A Majestade saiu do quarto, fechou a porta e olhou para a direção das escadas, mas em vez de seguir no caminho esperado, resolveu fazer uma pequena visita ao Quartinho, antiga moradia do falecido zelador Willy, e um cômodo atualmente desocupado na Academia.
— Estranho… — sussurrou ela — …eu acho que ouvi um barulho vindo daqui, mas ninguém deveria estar visitando este quarto.
Mês adentrou o Quartinho, acendeu uma luz, e observou o cômodo de uma ponta à outra. Como várias semanas já havia se passado, a maior parte dos pertences pessoais do antigo morador não estavam mais lá, no entanto, a área era bem diferente dos demais quartos da Academia. Com uma estante cheia de produtos de limpeza, um grande armário de parede a parede, escadas de mão, latas de tinta e caixas de madeira, era difícil imaginar que alguém poderia confortavelmente dormir ali.
Mas o que mais chamou atenção da jovem realeza foi quando ela olhou para cima. Em um dos cantos nos fundos do cômodo, era possível perceber uma mudança no relevo do teto, uma saliência quadrada lembrando um alçapão.
— Tá bom, é hoje que vou descobrir o que tem por aqui — disse a moça para si mesma, ao apanhar uma das escadas e colocá-la na frente do que observava.

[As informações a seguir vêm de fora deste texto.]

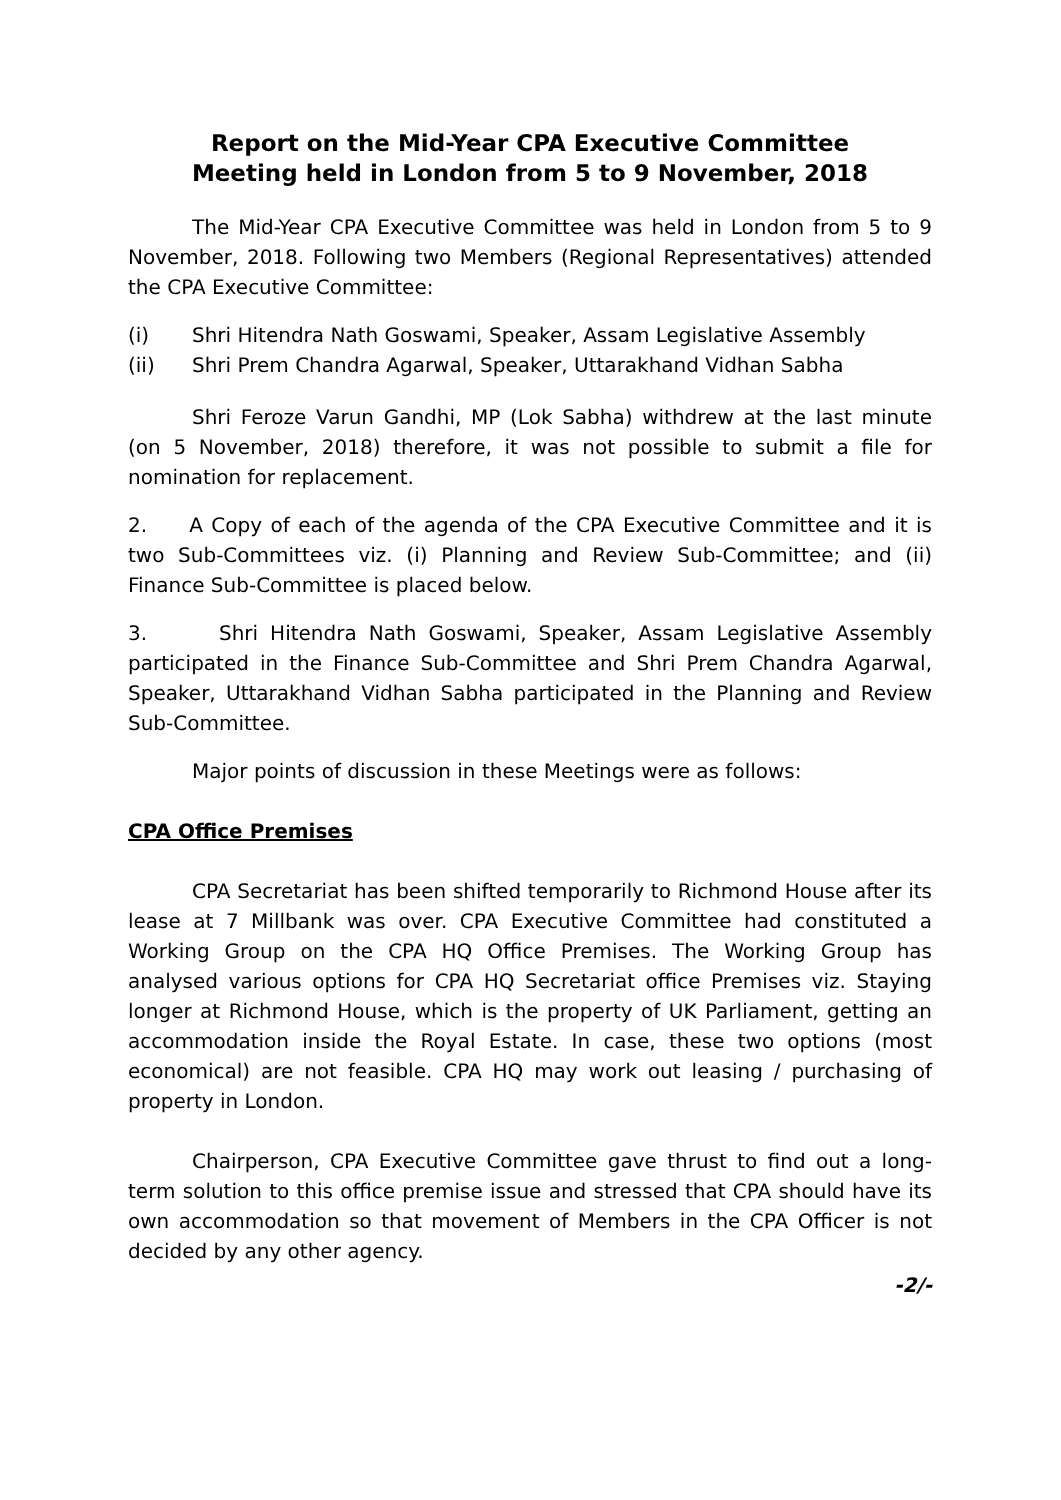Report on the Mid-Year CPA Executive Committee
Meeting held in London from 5 to 9 November, 2018
The Mid-Year CPA Executive Committee was held in London from 5 to 9 November, 2018. Following two Members (Regional Representatives) attended the CPA Executive Committee:
(i) Shri Hitendra Nath Goswami, Speaker, Assam Legislative Assembly
(ii) Shri Prem Chandra Agarwal, Speaker, Uttarakhand Vidhan Sabha
Shri Feroze Varun Gandhi, MP (Lok Sabha) withdrew at the last minute (on 5 November, 2018) therefore, it was not possible to submit a file for nomination for replacement.
2. A Copy of each of the agenda of the CPA Executive Committee and it is two Sub-Committees viz. (i) Planning and Review Sub-Committee; and (ii) Finance Sub-Committee is placed below.
3. Shri Hitendra Nath Goswami, Speaker, Assam Legislative Assembly participated in the Finance Sub-Committee and Shri Prem Chandra Agarwal, Speaker, Uttarakhand Vidhan Sabha participated in the Planning and Review Sub-Committee.
Major points of discussion in these Meetings were as follows:
CPA Office Premises
CPA Secretariat has been shifted temporarily to Richmond House after its lease at 7 Millbank was over. CPA Executive Committee had constituted a Working Group on the CPA HQ Office Premises. The Working Group has analysed various options for CPA HQ Secretariat office Premises viz. Staying longer at Richmond House, which is the property of UK Parliament, getting an accommodation inside the Royal Estate. In case, these two options (most economical) are not feasible. CPA HQ may work out leasing / purchasing of property in London.
Chairperson, CPA Executive Committee gave thrust to find out a long-term solution to this office premise issue and stressed that CPA should have its own accommodation so that movement of Members in the CPA Officer is not decided by any other agency.
-2/-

Após subir as escadas, Mês colocou as duas mãos contra a saliência no teto e empurrou para cima com força, criando uma abertura para o que, graças ao tempo que passara com Rogério e os demais mais cedo, parecia ser o Sótão. Devido ao horário, era de se esperar que tudo estaria escuro nessa área desconhecida da Academia, mas para surpresa da aluna, ainda era possível enxergar o que lhe cercava, quase como se alguém tivesse acendido uma vela em algum canto da nova área.
— O-lá!! — exclamou a moça, ao puxar seu pequeno corpo para cima e começar a observar os arredores. — Tem alguém por aqui!?

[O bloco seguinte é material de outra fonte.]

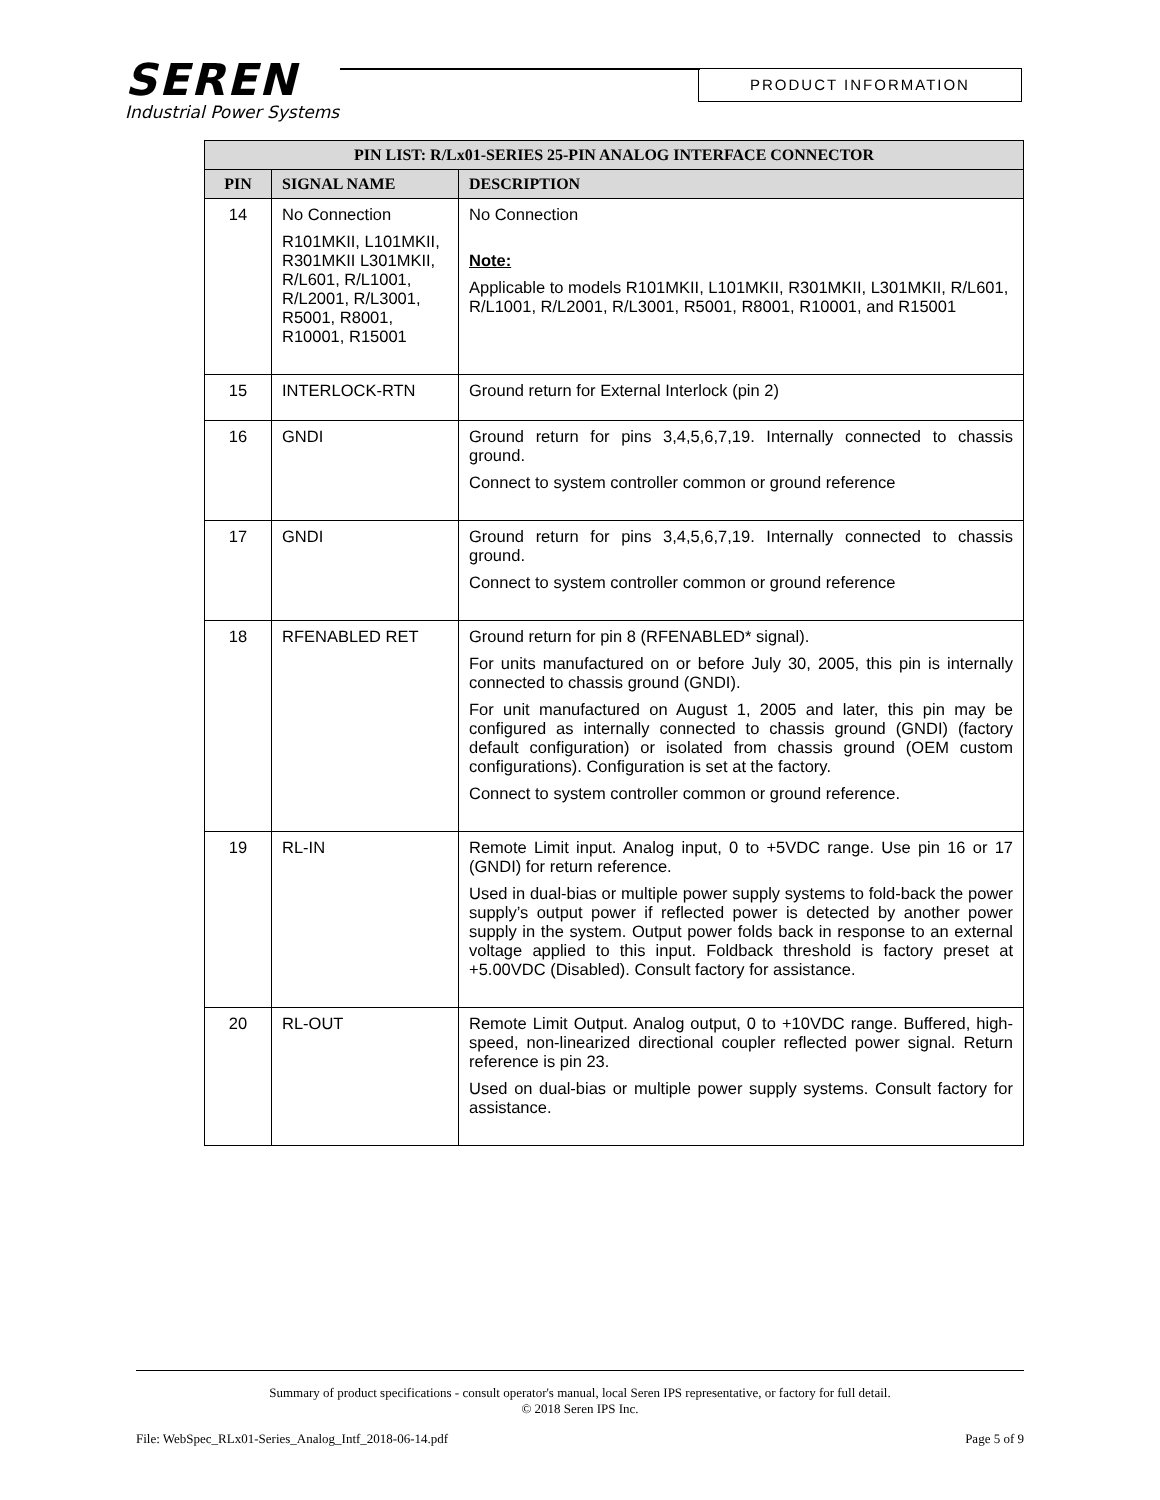SEREN
Industrial Power Systems
PRODUCT INFORMATION
| PIN LIST: R/Lx01-SERIES 25-PIN ANALOG INTERFACE CONNECTOR | | |
| --- | --- | --- |
| PIN | SIGNAL NAME | DESCRIPTION |
| 14 | No Connection R101MKII, L101MKII, R301MKII L301MKII, R/L601, R/L1001, R/L2001, R/L3001, R5001, R8001, R10001, R15001 | No Connection Note: Applicable to models R101MKII, L101MKII, R301MKII, L301MKII, R/L601, R/L1001, R/L2001, R/L3001, R5001, R8001, R10001, and R15001 |
| 15 | INTERLOCK-RTN | Ground return for External Interlock (pin 2) |
| 16 | GNDI | Ground return for pins 3,4,5,6,7,19. Internally connected to chassis ground. Connect to system controller common or ground reference |
| 17 | GNDI | Ground return for pins 3,4,5,6,7,19. Internally connected to chassis ground. Connect to system controller common or ground reference |
| 18 | RFENABLED RET | Ground return for pin 8 (RFENABLED* signal). For units manufactured on or before July 30, 2005, this pin is internally connected to chassis ground (GNDI). For unit manufactured on August 1, 2005 and later, this pin may be configured as internally connected to chassis ground (GNDI) (factory default configuration) or isolated from chassis ground (OEM custom configurations). Configuration is set at the factory. Connect to system controller common or ground reference. |
| 19 | RL-IN | Remote Limit input. Analog input, 0 to +5VDC range. Use pin 16 or 17 (GNDI) for return reference. Used in dual-bias or multiple power supply systems to fold-back the power supply’s output power if reflected power is detected by another power supply in the system. Output power folds back in response to an external voltage applied to this input. Foldback threshold is factory preset at +5.00VDC (Disabled). Consult factory for assistance. |
| 20 | RL-OUT | Remote Limit Output. Analog output, 0 to +10VDC range. Buffered, high-speed, non-linearized directional coupler reflected power signal. Return reference is pin 23. Used on dual-bias or multiple power supply systems. Consult factory for assistance. |
Summary of product specifications - consult operator's manual, local Seren IPS representative, or factory for full detail.
© 2018 Seren IPS Inc.
File: WebSpec_RLx01-Series_Analog_Intf_2018-06-14.pdf Page 5 of 9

Mês caminhou pelo Sótão, fascinada, à procura de quem poderia ter descoberto o lugar antes dela. Ela logo encontrou a entrada para uma outra biblioteca, que à primeira vista parecia tão grande quanto à principal da Academia.
— O que? Tem toda uma outra biblioteca aqui e ninguém sabe disso? — ela se perguntou, adentrando a grande sala escondida e observando as várias prateleiras ao seu redor. — "Literatura Céltica", "Bruxas de Salém", "Poções e Venenos" — ela lia em voz alta ao observar as diferentes categorias em que o conteúdo era organizado. — Que loucura! Eu preciso avisar a todos sobre isso aqui.

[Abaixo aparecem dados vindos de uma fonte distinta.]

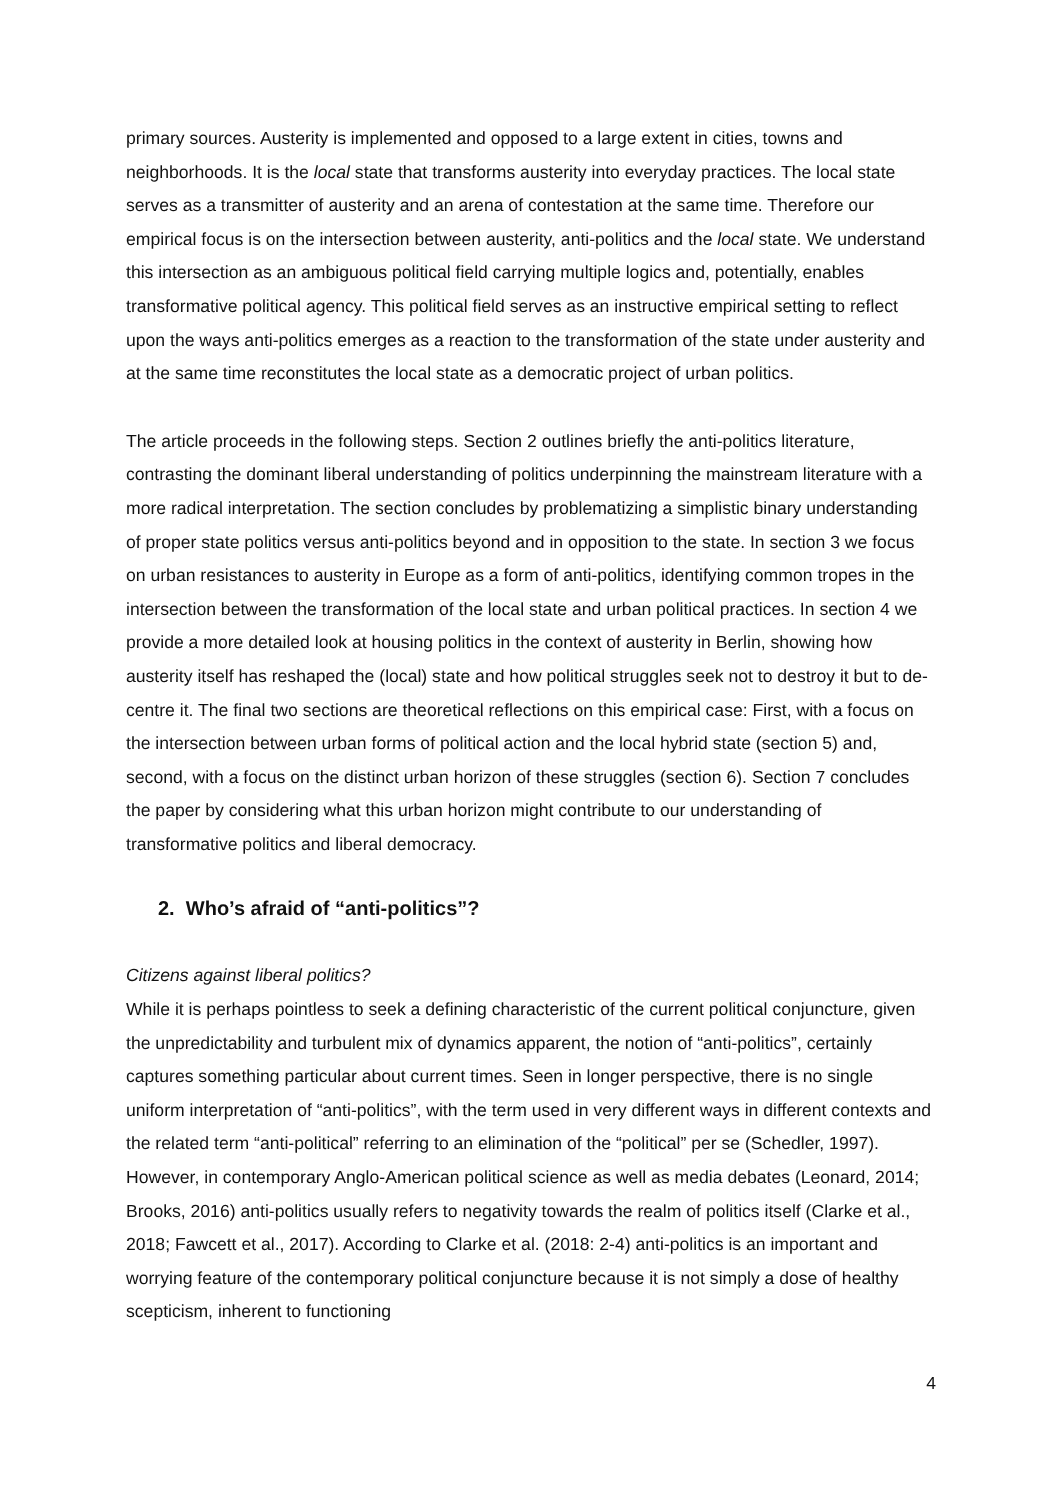primary sources. Austerity is implemented and opposed to a large extent in cities, towns and neighborhoods. It is the local state that transforms austerity into everyday practices. The local state serves as a transmitter of austerity and an arena of contestation at the same time. Therefore our empirical focus is on the intersection between austerity, anti-politics and the local state. We understand this intersection as an ambiguous political field carrying multiple logics and, potentially, enables transformative political agency. This political field serves as an instructive empirical setting to reflect upon the ways anti-politics emerges as a reaction to the transformation of the state under austerity and at the same time reconstitutes the local state as a democratic project of urban politics.
The article proceeds in the following steps. Section 2 outlines briefly the anti-politics literature, contrasting the dominant liberal understanding of politics underpinning the mainstream literature with a more radical interpretation. The section concludes by problematizing a simplistic binary understanding of proper state politics versus anti-politics beyond and in opposition to the state. In section 3 we focus on urban resistances to austerity in Europe as a form of anti-politics, identifying common tropes in the intersection between the transformation of the local state and urban political practices. In section 4 we provide a more detailed look at housing politics in the context of austerity in Berlin, showing how austerity itself has reshaped the (local) state and how political struggles seek not to destroy it but to de-centre it. The final two sections are theoretical reflections on this empirical case: First, with a focus on the intersection between urban forms of political action and the local hybrid state (section 5) and, second, with a focus on the distinct urban horizon of these struggles (section 6). Section 7 concludes the paper by considering what this urban horizon might contribute to our understanding of transformative politics and liberal democracy.
2. Who’s afraid of “anti-politics”?
Citizens against liberal politics?
While it is perhaps pointless to seek a defining characteristic of the current political conjuncture, given the unpredictability and turbulent mix of dynamics apparent, the notion of “anti-politics”, certainly captures something particular about current times. Seen in longer perspective, there is no single uniform interpretation of “anti-politics”, with the term used in very different ways in different contexts and the related term “anti-political” referring to an elimination of the “political” per se (Schedler, 1997). However, in contemporary Anglo-American political science as well as media debates (Leonard, 2014; Brooks, 2016) anti-politics usually refers to negativity towards the realm of politics itself (Clarke et al., 2018; Fawcett et al., 2017). According to Clarke et al. (2018: 2-4) anti-politics is an important and worrying feature of the contemporary political conjuncture because it is not simply a dose of healthy scepticism, inherent to functioning
4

A jovem moça logo percebeu uma mesa redonda no canto da Biblioteca Secreta, com uma vela queimando, um livro aberto, e uma xícara com líquido até a metade. Ela caminhou até a mesa e começou a dar uma olhada no livro, em especial nas páginas em que estava aberto.
— Que estranho… — sussurrou ela. — É como se alguém recém estivesse lendo aqui, mas foi embora e deixou sua bebida pela metade. Vamos ver… — disse ela continuando a ler, e logo folheando por algumas páginas. As pupilas de Mês começaram a dilatar e sua expressão mudar de curiosa para aterrorizada. — Meu deus! — exclamou ela. — Eu preciso avis-
Antes de terminar sua frase, um dardo envenenado atingiu o pescoço da moça, paralisando a fala e fazendo-a cair de joelhos. Ainda consciente por alguns segundos, ela olhou à sua volta, logo percebendo quem fora responsável por seu infeliz destino.
A partir daquela noite, Mês nunca mais seria vista perambulando pela Academia.